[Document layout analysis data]

☆ ☆ ☆ ☆ ☆ ☆ ☆

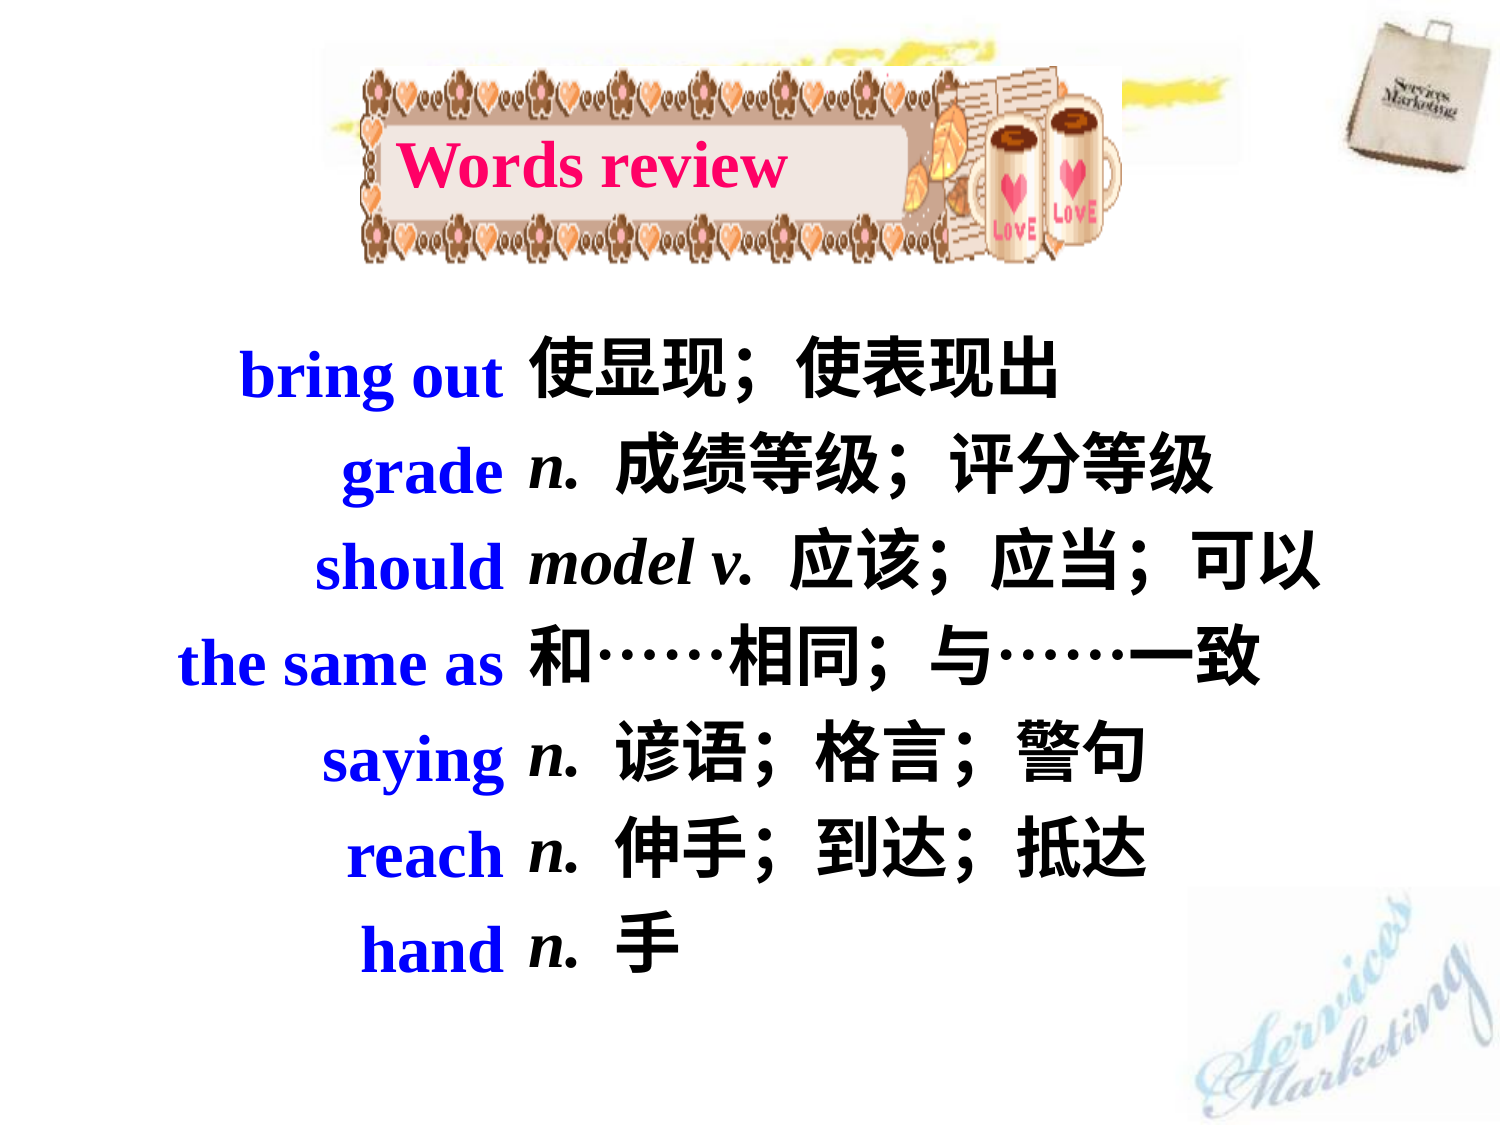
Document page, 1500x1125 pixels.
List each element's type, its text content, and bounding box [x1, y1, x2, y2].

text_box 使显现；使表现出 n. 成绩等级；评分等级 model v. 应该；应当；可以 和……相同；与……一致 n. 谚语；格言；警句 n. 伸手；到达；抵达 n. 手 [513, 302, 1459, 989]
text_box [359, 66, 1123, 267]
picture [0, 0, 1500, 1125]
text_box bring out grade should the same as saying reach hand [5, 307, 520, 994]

☆ ☆ ☆ ☆ ☆ ☆ ☆

▶ _Task prompt_
Write out the entries again word for word. Do not include the pictures.

▶ _Answer to the problem_
Document page, 1500x1125 pixels.
List each element's type, its text content, and bounding box [x1, y1, x2, y2].

text_box 使显现；使表现出 n. 成绩等级；评分等级 model v. 应该；应当；可以 和……相同；与……一致 n. 谚语；格言；警句 n. 伸手；到达；抵达 n. 手 [513, 302, 1459, 989]
text_box [359, 66, 1123, 267]
picture [0, 0, 1500, 1125]
text_box bring out grade should the same as saying reach hand [5, 307, 520, 994]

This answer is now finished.